Bonds controversy hurts baseball's value says expert

Aug 8, 2007 - 8:57 PM By Ian Parker Special to PA SportsTicker

MISSION VIEJO, California (Ticker) - Matt Murphy can expect to get up to $500,000 for Barry Bonds' home run record breaking ball after catching it Tuesday night. Had the record been broken by anyone but Bonds, he might have got a lot more.

That's the view of sports memorabilia expert Dave Kohler, president and CEO of the Sports Cards Plus auction house in California.

Murphy, a 22-year-old New Yorker, was passing through San Francisco en route to a in Australia when he went to Tuesday's San Francisco Giants game on a whim. He ended up leaving the game surrounded by security guards after getting his hands on Bonds' 756th home run ball.

Kohler estimates the ball is worth "somewhere between $400,000 to 500,000" but added that the controversy surrounding Bonds has put a cap on that number.

"It's obviously a historic baseball but its not worth the top dollar prices of other balls partly because of the controversy surrounding Bonds, and partly because the market has changed it's not over-inflated like it was," Kohler told PA SportsTicker in a telephone interview.

Kohler added that it was hard to determine exactly how much more the ball would have been worth had another player broken Hank Aaron's record.

"It's difficult to put a figure on it, but if Barry was a well-loved baseball player it would be different," he said. "That's been factored into this baseball and what fans will be willing to pay for it. But let be right, this is a still a lot of money."

Other factors mean the ball will not reach a number comparable to the $3 million that comic creator Todd McFarlane paid for Mark McGwire's 70th home run ball from 1998 when he set a new single-season record at the time.

Changes in the market, and the possible chance of Bonds being caught in the not-too-distant future for his involement in baseball's steroids scanda will weigh on the minds of potential bidders.

"How much do you want to pay for it when there's a chance that A-Rod is going to break this record in 10 years or so?" Kohler asked. "That's what people will think about.

"There's definitely been a big change in the market. The $3 million for McGwire's ball, the ball isn't worth that now. It's probably worth a few hundred thousand. McGwire's record was broken soon after by Bonds. And McFarlane had his own agenda he got a lot of publicity for his company when he bought it and that was a factor in his decision."
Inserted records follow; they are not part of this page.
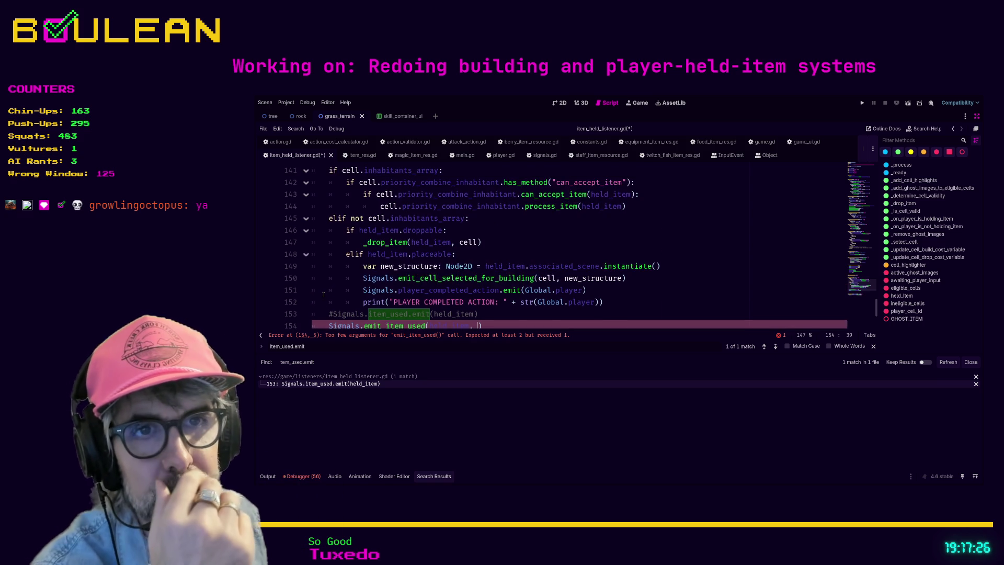
pyautogui.scroll(1, 324, 295)
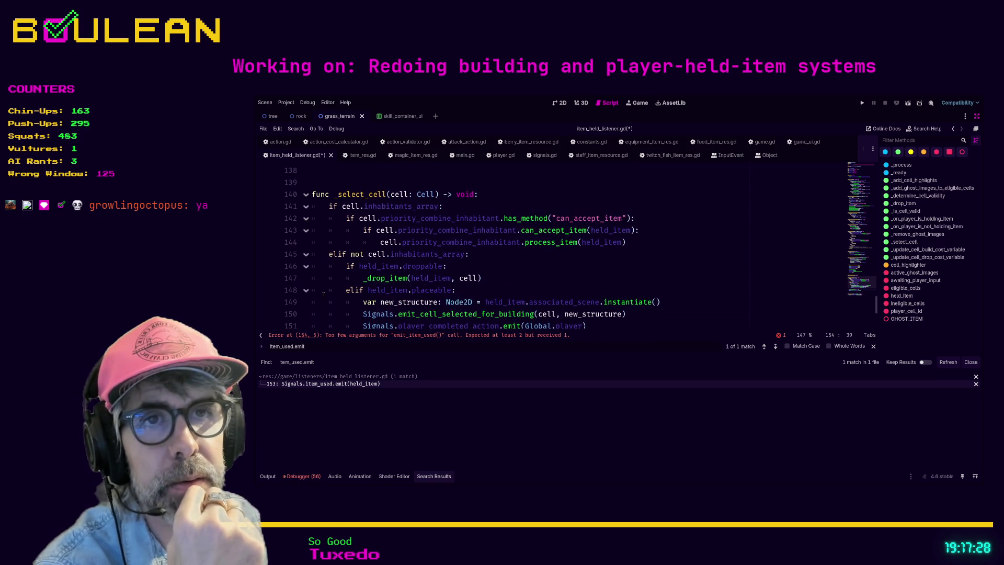
pyautogui.scroll(-2, 324, 294)
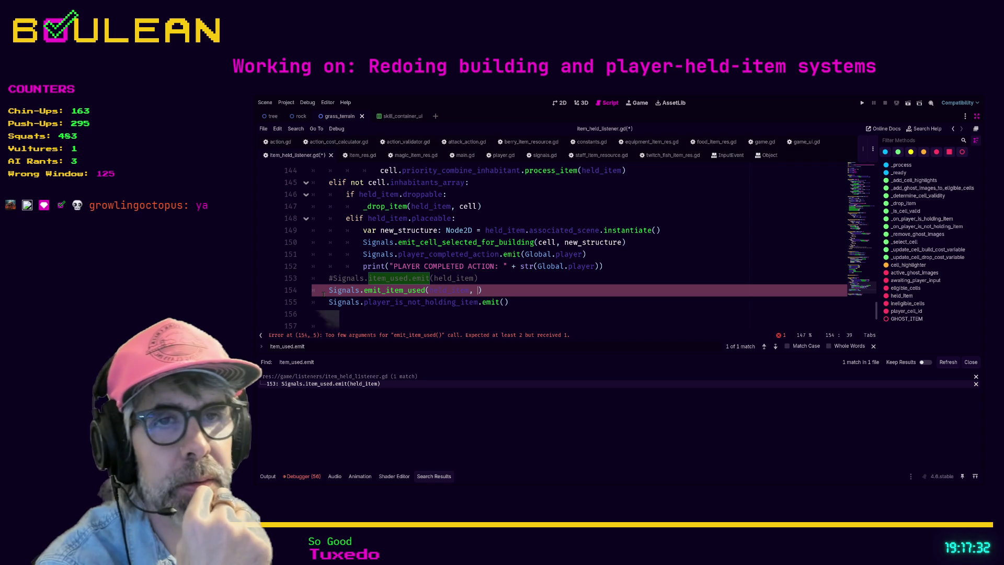
# Step: Follow the item_used.connect result in inventory.gd through _on_item_used to remove_item_from_inventory on line 113
pyautogui.click(536, 289)
pyautogui.write('connec')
Kohler said the market has changed.

"Today's market is more focused on historic memorabilia rather than newer items," Kohler added. "Fans are more interested in items relating to the great players of the past rather than the latest item on the market. Despite the importance of Bonds' record, that still applies here.

"Babe Ruth's uniform or Ty Cobb's bat the value keeps increasing because with those players, what they've done is not going to change and [the price] is not about hype."

Players like Ruth and Cobb also come without the allegations of steroid abuse which have surrounded Bonds, McGwire and other players of their generation. However, Kohler does not believe the 'Steroid Era' has had a major effect on the overall market.

"People still love baseball, they still go out and watch their teams," he said.

Assuming Murphy chooses to cash in on the Bonds ball, he needs to do it fast.

"He wants to put it up for sale within about a month (to maximize value)," Kohler said. "Barry Bonds may go out there tonight and hit 757, you don't know. As time goes by, are people going to be talking about 756 as much? No. It's obviously a historic ball because its the one with which he passed Hank Aaron, but it still changes."

The Bonds home run ball that could crack seven figures will be his last, in Kohler's view.

"We feel the baseball that is his last home run when he hits that whether it be 814 or 798 or whatever - we feel that ball will be a $1 million-plus baseball," he said. "That will be the record ball."